A SIMILARITY-BASED ANALYSIS TOOL FOR SCIENTIFIC APPLICATION PORTING

Porting applications to a new system is a nontrivial job in the HPC field. It is a very time-consuming, labor-intensive process, and the quality of the results will depend critically on the experience of the experts involved. In order to ease the porting process, we propose a methodology to address an important aspect of software porting that receives little attention, namely planning support. When a scientific application consisting of many subroutines is to be ported, the selection of key subroutines greatly impacts the productivity and overall porting strategy, because these subroutines may represent a significant feature of the code in terms of functionality, code structure, or performance.

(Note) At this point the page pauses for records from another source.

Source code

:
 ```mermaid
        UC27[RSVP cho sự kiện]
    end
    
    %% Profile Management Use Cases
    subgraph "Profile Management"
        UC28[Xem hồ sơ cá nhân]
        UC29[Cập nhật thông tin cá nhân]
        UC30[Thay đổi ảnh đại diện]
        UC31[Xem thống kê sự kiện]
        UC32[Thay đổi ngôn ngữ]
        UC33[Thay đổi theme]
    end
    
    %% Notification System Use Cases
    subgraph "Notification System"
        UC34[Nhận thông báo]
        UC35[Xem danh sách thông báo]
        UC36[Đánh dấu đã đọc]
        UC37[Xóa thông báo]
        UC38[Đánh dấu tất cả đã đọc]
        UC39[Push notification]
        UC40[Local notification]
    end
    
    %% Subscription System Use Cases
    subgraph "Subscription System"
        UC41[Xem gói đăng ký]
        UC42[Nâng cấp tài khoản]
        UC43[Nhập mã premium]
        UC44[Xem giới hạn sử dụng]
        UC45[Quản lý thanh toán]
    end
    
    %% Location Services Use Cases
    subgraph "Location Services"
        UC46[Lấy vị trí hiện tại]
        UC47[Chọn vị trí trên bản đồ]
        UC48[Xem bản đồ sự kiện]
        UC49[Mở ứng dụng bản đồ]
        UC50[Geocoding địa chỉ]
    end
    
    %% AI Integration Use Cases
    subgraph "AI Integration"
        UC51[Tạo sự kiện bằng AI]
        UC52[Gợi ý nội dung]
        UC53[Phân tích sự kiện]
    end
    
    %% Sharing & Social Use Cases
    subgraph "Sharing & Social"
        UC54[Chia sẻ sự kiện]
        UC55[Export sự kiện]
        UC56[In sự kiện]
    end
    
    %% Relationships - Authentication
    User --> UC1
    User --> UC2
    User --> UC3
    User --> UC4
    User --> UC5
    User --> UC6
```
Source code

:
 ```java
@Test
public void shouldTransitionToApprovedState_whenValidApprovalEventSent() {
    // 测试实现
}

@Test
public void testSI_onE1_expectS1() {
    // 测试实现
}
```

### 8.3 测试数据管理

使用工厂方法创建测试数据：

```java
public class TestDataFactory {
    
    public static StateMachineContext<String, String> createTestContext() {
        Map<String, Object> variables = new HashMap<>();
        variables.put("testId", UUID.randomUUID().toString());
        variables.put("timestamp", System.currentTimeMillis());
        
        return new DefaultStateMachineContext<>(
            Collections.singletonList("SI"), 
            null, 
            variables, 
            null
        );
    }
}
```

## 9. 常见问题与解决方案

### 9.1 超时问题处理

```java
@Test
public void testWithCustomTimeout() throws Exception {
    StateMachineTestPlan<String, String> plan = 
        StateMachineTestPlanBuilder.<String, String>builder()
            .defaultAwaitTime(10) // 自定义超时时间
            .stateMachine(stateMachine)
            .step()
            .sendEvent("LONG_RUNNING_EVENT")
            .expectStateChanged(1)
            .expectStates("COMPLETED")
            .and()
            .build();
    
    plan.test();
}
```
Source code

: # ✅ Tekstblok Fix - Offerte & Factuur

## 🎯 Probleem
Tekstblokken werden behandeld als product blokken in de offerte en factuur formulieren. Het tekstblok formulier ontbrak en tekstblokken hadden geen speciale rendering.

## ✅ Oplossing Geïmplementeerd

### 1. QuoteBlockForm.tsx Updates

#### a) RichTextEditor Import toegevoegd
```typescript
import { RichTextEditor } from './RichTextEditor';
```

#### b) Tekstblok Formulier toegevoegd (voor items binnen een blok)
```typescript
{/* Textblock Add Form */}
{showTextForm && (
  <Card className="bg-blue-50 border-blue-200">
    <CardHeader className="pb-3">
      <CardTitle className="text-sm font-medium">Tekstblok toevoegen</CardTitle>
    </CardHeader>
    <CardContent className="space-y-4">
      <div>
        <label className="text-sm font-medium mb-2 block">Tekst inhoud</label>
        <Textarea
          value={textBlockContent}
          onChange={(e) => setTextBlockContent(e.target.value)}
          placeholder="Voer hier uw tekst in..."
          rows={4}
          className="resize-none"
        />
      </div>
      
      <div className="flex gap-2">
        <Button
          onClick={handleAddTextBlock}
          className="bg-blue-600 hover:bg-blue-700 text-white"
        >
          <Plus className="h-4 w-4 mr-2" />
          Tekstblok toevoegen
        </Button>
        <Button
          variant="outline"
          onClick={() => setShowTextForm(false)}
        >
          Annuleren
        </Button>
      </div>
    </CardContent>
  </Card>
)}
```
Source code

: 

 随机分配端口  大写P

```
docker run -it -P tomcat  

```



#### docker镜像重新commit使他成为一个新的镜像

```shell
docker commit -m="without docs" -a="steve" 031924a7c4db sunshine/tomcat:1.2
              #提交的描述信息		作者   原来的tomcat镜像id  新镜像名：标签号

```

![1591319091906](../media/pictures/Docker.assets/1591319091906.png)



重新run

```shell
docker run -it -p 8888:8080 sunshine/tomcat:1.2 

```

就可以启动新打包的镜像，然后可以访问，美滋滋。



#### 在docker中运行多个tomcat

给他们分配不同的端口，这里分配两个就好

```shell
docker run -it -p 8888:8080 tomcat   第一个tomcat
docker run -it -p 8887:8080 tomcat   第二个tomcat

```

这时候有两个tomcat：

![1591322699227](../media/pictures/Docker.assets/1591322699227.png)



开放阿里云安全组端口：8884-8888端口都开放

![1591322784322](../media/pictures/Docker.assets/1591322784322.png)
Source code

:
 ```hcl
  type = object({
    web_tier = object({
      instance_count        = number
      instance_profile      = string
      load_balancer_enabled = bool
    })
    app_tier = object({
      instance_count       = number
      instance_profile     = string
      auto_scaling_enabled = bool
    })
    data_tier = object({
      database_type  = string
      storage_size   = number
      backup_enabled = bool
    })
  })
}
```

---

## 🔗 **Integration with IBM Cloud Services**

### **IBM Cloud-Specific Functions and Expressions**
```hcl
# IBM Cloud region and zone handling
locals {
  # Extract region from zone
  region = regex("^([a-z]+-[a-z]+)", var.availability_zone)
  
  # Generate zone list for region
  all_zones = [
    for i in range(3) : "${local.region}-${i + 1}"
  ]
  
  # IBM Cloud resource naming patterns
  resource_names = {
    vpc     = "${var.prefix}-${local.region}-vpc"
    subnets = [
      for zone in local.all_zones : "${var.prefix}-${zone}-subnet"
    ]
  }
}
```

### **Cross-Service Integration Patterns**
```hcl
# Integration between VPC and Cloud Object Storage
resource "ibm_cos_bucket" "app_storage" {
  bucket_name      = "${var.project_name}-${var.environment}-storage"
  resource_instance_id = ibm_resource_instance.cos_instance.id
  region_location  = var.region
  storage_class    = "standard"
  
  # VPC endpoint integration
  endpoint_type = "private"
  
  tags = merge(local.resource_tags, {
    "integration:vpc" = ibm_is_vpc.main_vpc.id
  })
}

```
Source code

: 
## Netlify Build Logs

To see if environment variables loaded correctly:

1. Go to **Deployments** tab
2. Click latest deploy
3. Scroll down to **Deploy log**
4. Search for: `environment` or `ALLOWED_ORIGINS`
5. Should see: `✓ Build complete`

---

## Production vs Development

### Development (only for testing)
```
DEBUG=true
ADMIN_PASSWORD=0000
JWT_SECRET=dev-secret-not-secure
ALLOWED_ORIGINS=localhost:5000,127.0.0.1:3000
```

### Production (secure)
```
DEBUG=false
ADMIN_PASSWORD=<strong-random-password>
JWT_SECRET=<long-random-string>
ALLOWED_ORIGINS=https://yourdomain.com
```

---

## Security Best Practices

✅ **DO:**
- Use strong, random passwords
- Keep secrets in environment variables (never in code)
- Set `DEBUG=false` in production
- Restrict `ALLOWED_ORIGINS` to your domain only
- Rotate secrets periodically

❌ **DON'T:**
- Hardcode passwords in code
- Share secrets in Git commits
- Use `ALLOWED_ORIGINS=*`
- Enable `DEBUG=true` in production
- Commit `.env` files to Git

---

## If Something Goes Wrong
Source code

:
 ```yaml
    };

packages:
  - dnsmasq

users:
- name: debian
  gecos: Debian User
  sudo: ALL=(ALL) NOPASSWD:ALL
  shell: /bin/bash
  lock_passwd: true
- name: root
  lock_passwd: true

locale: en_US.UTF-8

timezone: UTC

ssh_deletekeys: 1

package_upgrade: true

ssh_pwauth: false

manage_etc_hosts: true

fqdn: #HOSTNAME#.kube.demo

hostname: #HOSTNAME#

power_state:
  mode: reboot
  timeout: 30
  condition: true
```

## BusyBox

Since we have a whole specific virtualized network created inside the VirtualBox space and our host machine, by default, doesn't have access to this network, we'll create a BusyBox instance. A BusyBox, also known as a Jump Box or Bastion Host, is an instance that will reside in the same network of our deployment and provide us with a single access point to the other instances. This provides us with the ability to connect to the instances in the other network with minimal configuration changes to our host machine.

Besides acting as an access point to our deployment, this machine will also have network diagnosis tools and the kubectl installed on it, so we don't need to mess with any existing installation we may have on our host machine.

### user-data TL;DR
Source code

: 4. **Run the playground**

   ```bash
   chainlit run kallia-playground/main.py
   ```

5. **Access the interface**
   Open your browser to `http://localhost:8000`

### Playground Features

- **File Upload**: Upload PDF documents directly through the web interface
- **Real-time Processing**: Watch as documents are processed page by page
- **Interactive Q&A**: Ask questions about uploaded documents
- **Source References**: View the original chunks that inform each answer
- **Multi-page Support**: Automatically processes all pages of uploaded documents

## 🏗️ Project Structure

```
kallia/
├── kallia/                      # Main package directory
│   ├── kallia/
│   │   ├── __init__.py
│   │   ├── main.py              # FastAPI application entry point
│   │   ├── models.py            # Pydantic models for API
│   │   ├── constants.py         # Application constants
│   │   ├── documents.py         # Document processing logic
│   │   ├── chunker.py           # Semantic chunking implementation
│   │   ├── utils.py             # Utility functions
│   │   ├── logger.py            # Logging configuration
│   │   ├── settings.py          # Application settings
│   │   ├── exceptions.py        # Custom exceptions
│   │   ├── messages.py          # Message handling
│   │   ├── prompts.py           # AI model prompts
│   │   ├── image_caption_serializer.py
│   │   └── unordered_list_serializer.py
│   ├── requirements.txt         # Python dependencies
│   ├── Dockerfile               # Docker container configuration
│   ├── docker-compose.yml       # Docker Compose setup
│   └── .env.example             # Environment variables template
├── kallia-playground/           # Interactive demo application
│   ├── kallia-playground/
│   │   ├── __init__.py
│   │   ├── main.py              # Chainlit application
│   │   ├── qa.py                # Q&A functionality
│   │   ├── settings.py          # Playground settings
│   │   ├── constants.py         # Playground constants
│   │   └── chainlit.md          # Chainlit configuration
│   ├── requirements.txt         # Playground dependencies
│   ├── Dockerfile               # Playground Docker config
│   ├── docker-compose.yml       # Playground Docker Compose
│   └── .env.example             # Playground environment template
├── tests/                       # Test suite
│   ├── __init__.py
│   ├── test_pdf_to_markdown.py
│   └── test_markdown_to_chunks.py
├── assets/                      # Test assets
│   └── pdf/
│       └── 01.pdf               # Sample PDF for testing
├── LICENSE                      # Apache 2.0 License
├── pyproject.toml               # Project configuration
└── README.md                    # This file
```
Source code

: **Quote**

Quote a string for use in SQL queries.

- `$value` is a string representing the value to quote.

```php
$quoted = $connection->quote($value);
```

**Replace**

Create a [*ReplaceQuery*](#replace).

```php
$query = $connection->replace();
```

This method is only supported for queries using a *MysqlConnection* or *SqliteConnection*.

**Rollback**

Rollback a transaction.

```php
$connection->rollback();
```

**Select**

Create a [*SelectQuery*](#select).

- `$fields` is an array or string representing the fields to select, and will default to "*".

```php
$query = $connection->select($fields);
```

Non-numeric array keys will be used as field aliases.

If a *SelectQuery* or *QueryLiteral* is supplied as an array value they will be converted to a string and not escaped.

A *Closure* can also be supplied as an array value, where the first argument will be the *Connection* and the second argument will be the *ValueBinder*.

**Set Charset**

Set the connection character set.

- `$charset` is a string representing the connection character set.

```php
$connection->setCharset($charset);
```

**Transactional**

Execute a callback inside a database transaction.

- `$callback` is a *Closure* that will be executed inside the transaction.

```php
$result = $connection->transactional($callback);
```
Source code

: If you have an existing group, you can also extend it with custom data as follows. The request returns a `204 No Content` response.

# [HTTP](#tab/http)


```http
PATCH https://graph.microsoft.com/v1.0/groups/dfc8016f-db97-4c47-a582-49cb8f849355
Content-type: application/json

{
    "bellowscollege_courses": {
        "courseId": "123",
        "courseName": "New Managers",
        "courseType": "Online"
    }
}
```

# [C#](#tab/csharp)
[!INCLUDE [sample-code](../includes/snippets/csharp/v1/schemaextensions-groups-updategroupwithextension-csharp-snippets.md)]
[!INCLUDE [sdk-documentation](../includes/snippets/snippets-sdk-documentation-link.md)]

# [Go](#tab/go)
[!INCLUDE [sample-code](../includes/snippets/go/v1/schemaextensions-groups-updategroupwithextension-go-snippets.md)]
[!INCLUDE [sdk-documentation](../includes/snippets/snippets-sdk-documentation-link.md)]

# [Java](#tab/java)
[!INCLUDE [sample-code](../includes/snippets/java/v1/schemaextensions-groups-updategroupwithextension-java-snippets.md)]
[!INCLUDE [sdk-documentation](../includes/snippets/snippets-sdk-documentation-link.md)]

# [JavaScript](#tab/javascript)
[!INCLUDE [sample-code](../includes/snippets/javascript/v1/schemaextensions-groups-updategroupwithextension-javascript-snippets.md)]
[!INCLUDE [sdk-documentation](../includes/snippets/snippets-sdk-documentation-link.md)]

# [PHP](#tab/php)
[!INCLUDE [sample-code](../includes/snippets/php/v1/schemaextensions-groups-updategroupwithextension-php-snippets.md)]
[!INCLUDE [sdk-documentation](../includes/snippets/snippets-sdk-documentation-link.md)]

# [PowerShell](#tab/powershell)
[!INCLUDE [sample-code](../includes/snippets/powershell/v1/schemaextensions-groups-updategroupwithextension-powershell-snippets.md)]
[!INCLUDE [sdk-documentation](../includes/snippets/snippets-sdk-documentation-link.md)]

They may also serve as indicators of the difficulty and amount of effort involved in porting a code to a new platform. The proposed methodology is based on the idea that a set of similar subroutines can be ported with similar strategies and result in a similar-quality porting. By viewing subroutines as data and operator sequences, analogous to DNA sequences, we are able to use various bio-informatics techniques to conduct the similarity analysis of subroutines while avoiding NP-complete complexities of other approaches. To further improve accuracy for porting, we also merged some other code metrics and cost-model metrics for similarity analysis to capture the internal code characteristics. In this dissertation, we describe our methodology, which includes presentation of a tool called Klonos. To evaluate the effectiveness of Klonos, we used it to conduct experiments to find strategies for porting of several scientific benchmarks and a large scientific application. Our experiment shows Klonos is very effective for providing a systematic porting plan to guide the users during their porting process of reusing similar porting strategies for similar code regions.